Her laugh is humorless. “I’ve spent the past thirty days talking for hours every day about stuff that makes me feel bad. I’ve gotten pretty good at it.”

  I take a deep breath and go for it. “Did the Sweet Sixteen thing have anything to do with…what happened?”

  Michelle arches her brows in surprise. “With my suicide attempt, you mean?”

  “Yeah.”

  Her exhale sounds heavy. “Look, I’m just trying to get by at school. I don’t need anyone getting pissed off at me. I missed a month of schoolwork, and I’m really behind.”

  “This will stay between us. No one will even know I came over here, you have my word. I just need to know for myself.”

  There’s another silence, but this one doesn’t feel quite as uncomfortable. I pick up a rock from the flower bed next to the front step, rubbing my thumb over its smooth surface as I wait.

  After a little while, Michelle responds.

  “I guess that was kind of the beginning for me.

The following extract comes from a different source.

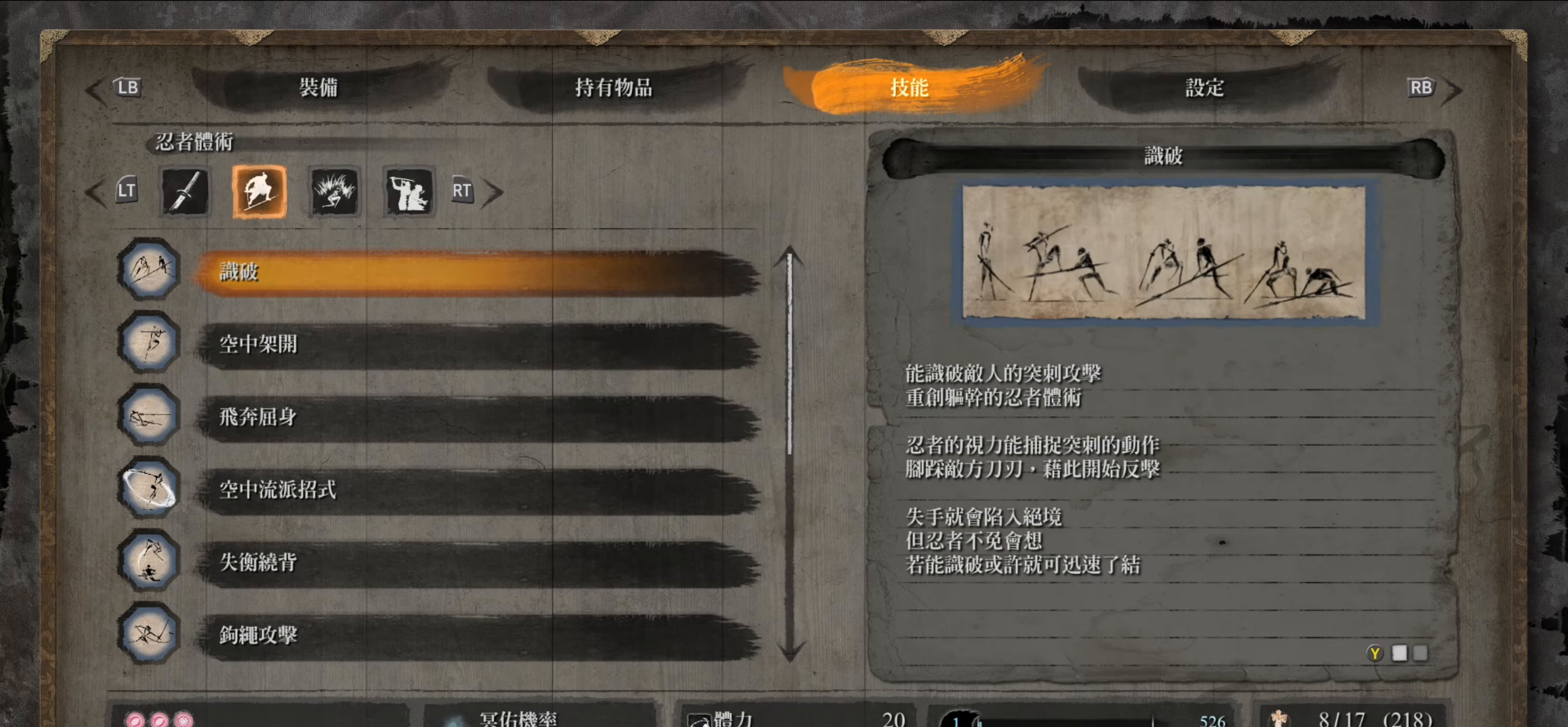
{"buttons": [], "left_stick": "center", "right_stick": "center", "events": []}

When you gave me that rose, I felt…I don’t know, validated. Other girls were jealous. I’ve always been skinny, and I’ll never have the curves I wish I did. But when the time came, doing it…I guess it felt like the price I needed to pay for popularity. The only socially acceptable answer was yes. Saying no… wasn’t even an option. And after it was over, I drank for the first time. I overdid it and got so sick. But that became my solution. Something bad happens, or things get overwhelming—just drink it away. Then I got introduced to drugs. They were cheaper and easier than booze for me. And saying no never felt like an option to me. I see now that it was, though.” She blows out a breath and turns to me. “I don’t know, did that answer your question?”

  I swallow, staring across her front yard at the glowing lamp on the post. “You didn’t…enjoy it, then?”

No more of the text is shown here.